Kısaca şu söylenebilir; Adalarda yaşamakta olan Türkler,bugün yok olma noktasına gelmiştir. Yunanistan’ın asimilasyon politikasına “dur” denmediği takdirde, kısa bir süre sonrasında  Adalı Türklerden söz etmek olası olmayacak.(**)

Ancak Onlar, Mübadele gibi geçmişte kalmış sızlayan bir yaramız değil, adalarda varlıklarını sürdürmeye çalışan bir avuç azınlıktır ve Onlar’ın giderek asimilasyonu, bir anlamda insanlığın ve kendine has bir kültürün yok edilmesi demektir.

 “Özgürlük, eşitlik ve adalet” tüm insanlık için evrensel değerleri ifade eden kavramlardır.

“Bu çerçevede Rodos ve İstanköy Türklüğünün ana dillerini öğrenme ve kullanma, ibadet özgürlüğü gibi sosyal ve kültürel hayatın başat değerlerini korumak ve sürdürmek gayretleri,evrensel ve temel bir insanlık hakkı  olarak ele alınmalıdır.”derim.
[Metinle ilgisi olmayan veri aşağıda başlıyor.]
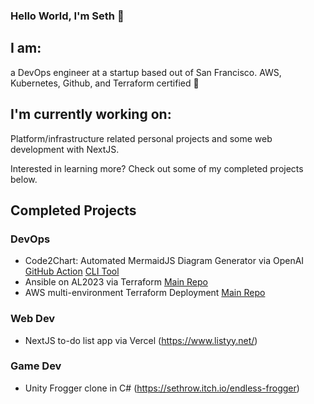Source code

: ### Hello World, I'm Seth 👋

## I am: 
a DevOps engineer at a startup based out of San Francisco. AWS, Kubernetes, Github, and Terraform certified 🤙

## I'm currently working on:
Platform/infrastructure related personal projects and some web development with NextJS. 

Interested in learning more? Check out some of my completed projects below.

## Completed Projects
### DevOps
- Code2Chart: Automated MermaidJS Diagram Generator via OpenAI [GitHub Action](https://github.com/marketplace/actions/code2chart) [CLI Tool](https://github.com/scmgustafson/code2chart)
- Ansible on AL2023 via Terraform [Main Repo](https://github.com/scmgustafson/linux-ansible-via-terraform)
- AWS multi-environment Terraform Deployment [Main Repo](https://github.com/scmgustafson/aws-multi-env-terraform)

### Web Dev
- NextJS to-do list app via Vercel (https://www.listyy.net/)

### Game Dev
- Unity Frogger clone in C# (https://sethrow.itch.io/endless-frogger)
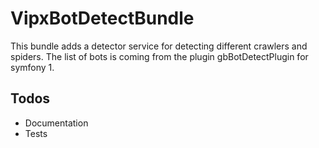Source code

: VipxBotDetectBundle
===================

This bundle adds a detector service for detecting different crawlers and spiders. The list of bots is coming from
the plugin gbBotDetectPlugin for symfony 1.

Todos
-----

- Documentation
- Tests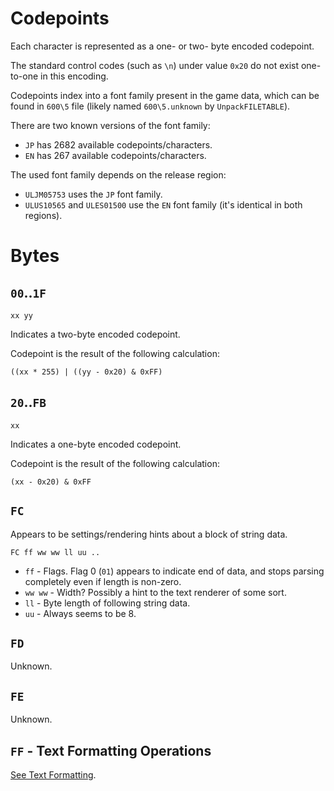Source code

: # Codepoints

Each character is represented as a one- or two- byte encoded codepoint.

The standard control codes (such as `\n`) under value `0x20` do not exist one-to-one in this encoding.

Codepoints index into a font family present in the game data, which can be found in `600\5` file (likely named `600\5.unknown` by `UnpackFILETABLE`).

There are two known versions of the font family:

* `JP` has 2682 available codepoints/characters.
* `EN` has 267 available codepoints/characters.

The used font family depends on the release region:

* `ULJM05753` uses the `JP` font family.
* `ULUS10565` and `ULES01500` use the `EN` font family (it's identical in both regions).

# Bytes

## `00`..`1F`

`xx yy`

Indicates a two-byte encoded codepoint.

Codepoint is the result of the following calculation:

`((xx * 255) | ((yy - 0x20) & 0xFF)`

## `20`..`FB`

`xx`

Indicates a one-byte encoded codepoint.

Codepoint is the result of the following calculation:

`(xx - 0x20) & 0xFF`

## `FC`

Appears to be settings/rendering hints about a block of string data.

`FC ff ww ww ll uu ..`

* `ff` - Flags.
Flag 0 (`01`) appears to indicate end of data, and stops parsing completely even if length is non-zero.
* `ww ww` - Width? Possibly a hint to the text renderer of some sort.
* `ll` - Byte length of following string data.
* `uu` - Always seems to be 8.

## `FD`

Unknown.

## `FE`

Unknown.

## `FF` - Text Formatting Operations

[See Text Formatting](text_formatting.md).
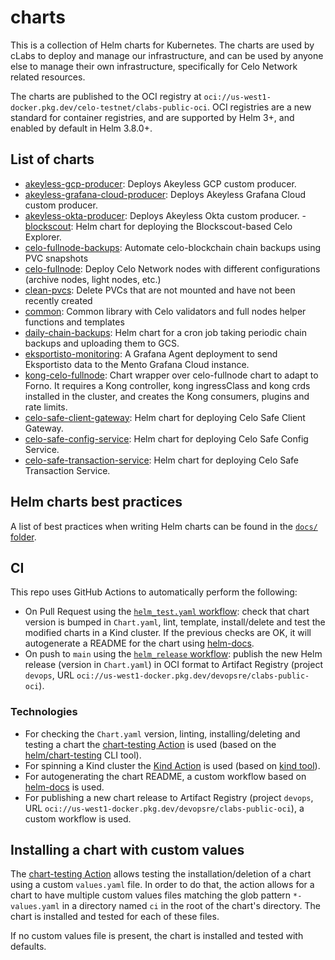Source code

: # charts

This is a collection of Helm charts for Kubernetes. The charts are used by cLabs to deploy and manage our infrastructure, and can be used by anyone else to manage their own infrastructure, specifically for Celo Network related resources.

The charts are published to the OCI registry at `oci://us-west1-docker.pkg.dev/celo-testnet/clabs-public-oci`. OCI registries are a new standard for container registries, and are supported by Helm 3+, and enabled by default in Helm 3.8.0+.

## List of charts

- [akeyless-gcp-producer](./charts/akeyless-gcp-producer/README.md): Deploys Akeyless GCP custom producer.
- [akeyless-grafana-cloud-producer](./charts/akeyless-grafana-cloud-producer/README.md): Deploys Akeyless Grafana Cloud custom producer.
- [akeyless-okta-producer](./charts/akeyless-okta-producer/README.md): Deploys Akeyless Okta custom producer.
-[blockscout](./charts/blockscout/README.md): Helm chart for deploying the Blockscout-based Celo Explorer. 
- [celo-fullnode-backups](./charts/celo-fullnode-backups/README.md): Automate celo-blockchain chain backups using PVC snapshots
- [celo-fullnode](./charts/celo-fullnode/README.md): Deploy Celo Network nodes with different configurations (archive nodes, light nodes, etc.)
- [clean-pvcs](./charts/clean-pvcs/README.md): Delete PVCs that are not mounted and have not been recently created
- [common](./charts/common/README.md): Common library with Celo validators and full nodes helper functions and templates
- [daily-chain-backups](./charts/daily-chain-backup/README.md): Helm chart for a cron job taking periodic chain backups and uploading them to GCS.
- [eksportisto-monitoring](./charts/eksportisto-monitoring/README.md): A Grafana Agent deployment to send Eksportisto data to the Mento Grafana Cloud instance.
- [kong-celo-fullnode](./charts/kong-celo-fullnode/README.md): Chart wrapper over celo-fullnode chart to adapt to Forno. It requires a Kong controller, kong ingressClass and kong crds installed in the cluster, and creates the Kong consumers, plugins and rate limits.
- [celo-safe-client-gateway](./charts/safe-client-gateway/README.md): Helm chart for deploying Celo Safe Client Gateway.
- [celo-safe-config-service](./charts/safe-config-service/README.md): Helm chart for deploying Celo Safe Config Service.
- [celo-safe-transaction-service](./charts/safe-transaction-service/README.md): Helm chart for deploying Celo Safe Transaction Service.

## Helm charts best practices

A list of best practices when writing Helm charts can be found in the [`docs/` folder](docs/helm-best-practices.md).

## CI

This repo uses GitHub Actions to automatically perform the following:

- On Pull Request using the [`helm_test.yaml` workflow](./.github/workflows/helm_test.yml): check that chart version is bumped in `Chart.yaml`, lint, template, install/delete and test the modified charts in a Kind cluster. If the previous checks are OK, it will autogenerate a README for the chart using [helm-docs](https://github.com/norwoodj/helm-docs).
- On push to `main` using the [`helm_release` workflow](./.github/workflows/helm_release.yml): publish the new Helm release (version in `Chart.yaml`) in OCI format to Artifact Registry (project `devops`, URL `oci://us-west1-docker.pkg.dev/devopsre/clabs-public-oci`).

### Technologies

- For checking the `Chart.yaml` version, linting, installing/deleting and testing a chart the [chart-testing Action](https://github.com/helm/chart-testing-action) is used (based on the [helm/chart-testing](https://github.com/helm/chart-testing) CLI tool).
- For spinning a Kind cluster the [Kind Action](https://github.com/helm/kind-action) is used (based on [kind tool](https://kind.sigs.k8s.io/)).
- For autogenerating the chart README, a custom workflow based on [helm-docs](https://github.com/norwoodj/helm-docs) is used.
- For publishing a new chart release to Artifact Registry (project `devops`, URL `oci://us-west1-docker.pkg.dev/devopsre/clabs-public-oci`), a custom workflow is used.

## Installing a chart with custom values

The [chart-testing Action](https://github.com/helm/chart-testing-action) allows testing the installation/deletion of a chart using a custom `values.yaml` file. In order to do that, the action allows for a chart to have multiple custom values files matching the glob pattern `*-values.yaml` in a directory named `ci` in the root of the chart's directory. The chart is installed and tested for each of these files.

If no custom values file is present, the chart is installed and tested with defaults.
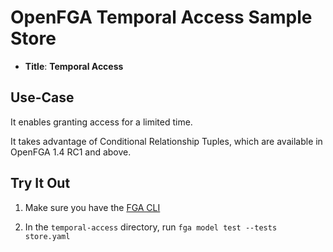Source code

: # OpenFGA Temporal Access Sample Store

* **Title**: **Temporal Access** 

## Use-Case

It enables granting access for a limited time. 

It takes advantage of Conditional Relationship Tuples, which are available in OpenFGA 1.4 RC1 and above.

## Try It Out

1. Make sure you have the [FGA CLI](https://github.com/openfga/cli/?tab=readme-ov-file#installation)

2. In the `temporal-access` directory, run `fga model test --tests store.yaml`
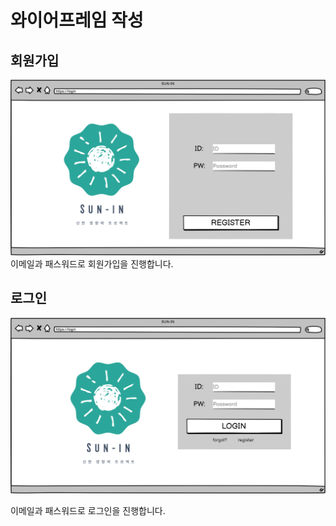 # 와이어프레임 작성

## 회원가입

![image](회원가입.png)
이메일과 패스워드로 회원가입을 진행합니다.

## 로그인

![image](로그인.png)

이메일과 패스워드로 로그인을 진행합니다.
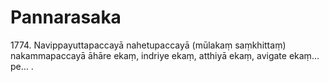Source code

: # Pannarasaka

1774\. Navippayuttapaccayā nahetupaccayā (mūlakaṃ saṃkhittaṃ) nakammapaccayā āhāre ekaṃ, indriye ekaṃ, atthiyā ekaṃ, avigate ekaṃ…pe… .
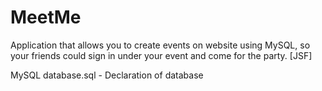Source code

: MeetMe
======

Application that allows you to create events on website using MySQL, so your friends could sign 
in under your event and come for the party. [JSF]


MySQL database.sql - Declaration of database 
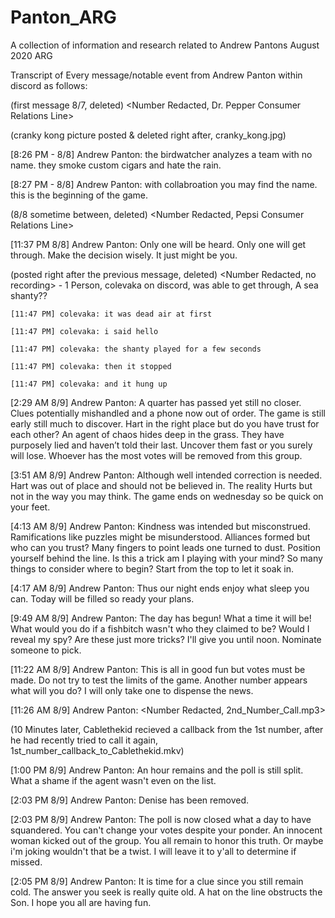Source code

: # Panton_ARG
A collection of information and research related to Andrew Pantons August 2020 ARG

Transcript of Every message/notable event from Andrew Panton within discord as follows:

 (first message 8/7, deleted) <Number Redacted, Dr. Pepper Consumer Relations Line>
 
 (cranky kong picture posted & deleted right after, cranky_kong.jpg)
 
[8:26 PM - 8/8] Andrew Panton: the birdwatcher analyzes a team with no name. they smoke custom cigars and hate the rain.

[8:27 PM - 8/8] Andrew Panton: with collabroation you may find the name. this is the beginning of the game.

 (8/8 sometime between, deleted) <Number Redacted, Pepsi Consumer Relations Line>
 
[11:37 PM 8/8] Andrew Panton: Only one will be heard. Only one will get through. Make the decision wisely. It just might be you.

 (posted right after the previous message, deleted) <Number Redacted, no recording> - 1 Person, colevaka on discord, was able to get through, A sea shanty??
 
	[11:47 PM] colevaka: it was dead air at first
	
	[11:47 PM] colevaka: i said hello
	
	[11:47 PM] colevaka: the shanty played for a few seconds
	
	[11:47 PM] colevaka: then it stopped
	
	[11:47 PM] colevaka: and it hung up
	
[2:29 AM 8/9] Andrew Panton: A quarter has passed yet still no closer. Clues potentially mishandled and a phone now out of order.
The game is still early still much to discover. Hart in the right place but do you have trust for each other? 
An agent of chaos hides deep in the grass. They have purposely lied and haven’t told their last. Uncover them fast or you surely will lose.
Whoever has the most votes will be removed from this group.

[3:51 AM 8/9] Andrew Panton: Although well intended correction is needed. Hart was out of place and should not be believed in.
The reality Hurts but not in the way you may think. The game ends on wednesday so be quick on your feet.

[4:13 AM 8/9] Andrew Panton: Kindness was intended but misconstrued. 
Ramifications like puzzles might be misunderstood.
Alliances formed but who can you trust? 
Many fingers to point leads one turned to dust.
Position yourself behind the line.
Is this a trick am I playing with your mind?
So many things to consider where to begin?
Start from the top to let it soak in.

[4:17 AM 8/9] Andrew Panton: Thus our night ends enjoy what sleep you can. Today will be filled so ready your plans.

[9:49 AM 8/9] Andrew Panton: The day has begun! What a time it will be! What would you do if a fishbitch wasn't who they claimed to be? 
Would I reveal my spy? Are these just more tricks? I'll give you until noon. Nominate someone to pick.

[11:22 AM 8/9] Andrew Panton: This is all in good fun but votes must be made. Do not try to test the limits of the game.
Another number appears what will you do? I will only take one to dispense the news.

[11:26 AM 8/9] Andrew Panton: <Number Redacted, 2nd_Number_Call.mp3>

(10 Minutes later, Cablethekid recieved a callback from the 1st number, after he had recently tried to call it again, 1st_number_callback_to_Cablethekid.mkv)

[1:00 PM 8/9] Andrew Panton: An hour remains and the poll is still split. What a shame if the agent wasn't even on the list.

[2:03 PM 8/9] Andrew Panton: Denise has been removed.

[2:03 PM 8/9] Andrew Panton: The poll is now closed what a day to have squandered. You can't change your votes despite your ponder. An innocent woman kicked out of the group. You all remain to honor this truth. Or maybe i'm joking wouldn't that be a twist. I will leave it to y'all to determine if missed.

[2:05 PM 8/9] Andrew Panton: It is time for a clue since you still remain cold. The answer you seek is really quite old. A hat on the line obstructs the Son. I hope you all are having fun.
------------------------------------------------------------------------------------------------------------

 (*)Davutoğlu ve Çipras arasında 4.Türkiye-Yunanistan Yüksek Düzeyli İşbirliği Konseyi (YDİK) kapsamında ortak bildiri yayımlandı.Bu bildiride, “Türkiye ve Yunanistan, kültürel mirasın belirlenmesi, korunması ve muhafaza edilmesi ile yasa dışı olarak yerlerinden edilmiş kültür varlıklarının belirlenmesi ve ait oldukları ülkeye iadesi alanlarında mevcut yoğun işbirliğini artırmak ve bu amaçla bugüne kadar UNESCO ve diğer uluslararası kuruluşlar ve forumlar dahilinde sergiledikleri ortak çabayı kuvvetlendirmek hususlarında mutabakata varmışlardır.” paragrafı var.Dileriz, bu bağlamda Yunanistan Devleti,Rodos ve İstanköy’deki Osmanlı Türklerinden kalan   ve çoğunluğu bakımsızlıktan virane duruma dönüşmekte olan cami, okul ve kütüphane gibi mimari eserlerin korunması konusunda gerekli özeni gösterir.

 (**)Yunanistan Başbakanı Çipraz’ın İzmir’e gelmesinden yararlanarak ,Türkiye’deki  Rodos ve İstanköy Türklerinin temsilcisi olan “Rodos,İstanköy ve Onikiada Türkleri Kültür ve Dayanışma  Derneği”,kendisinden bu sorunları aktarmak üzere bir randevu talep etmiştir,ancak yoğun programı gerekçe gösterilerek talebe olumlu yanıt verilmemiştir.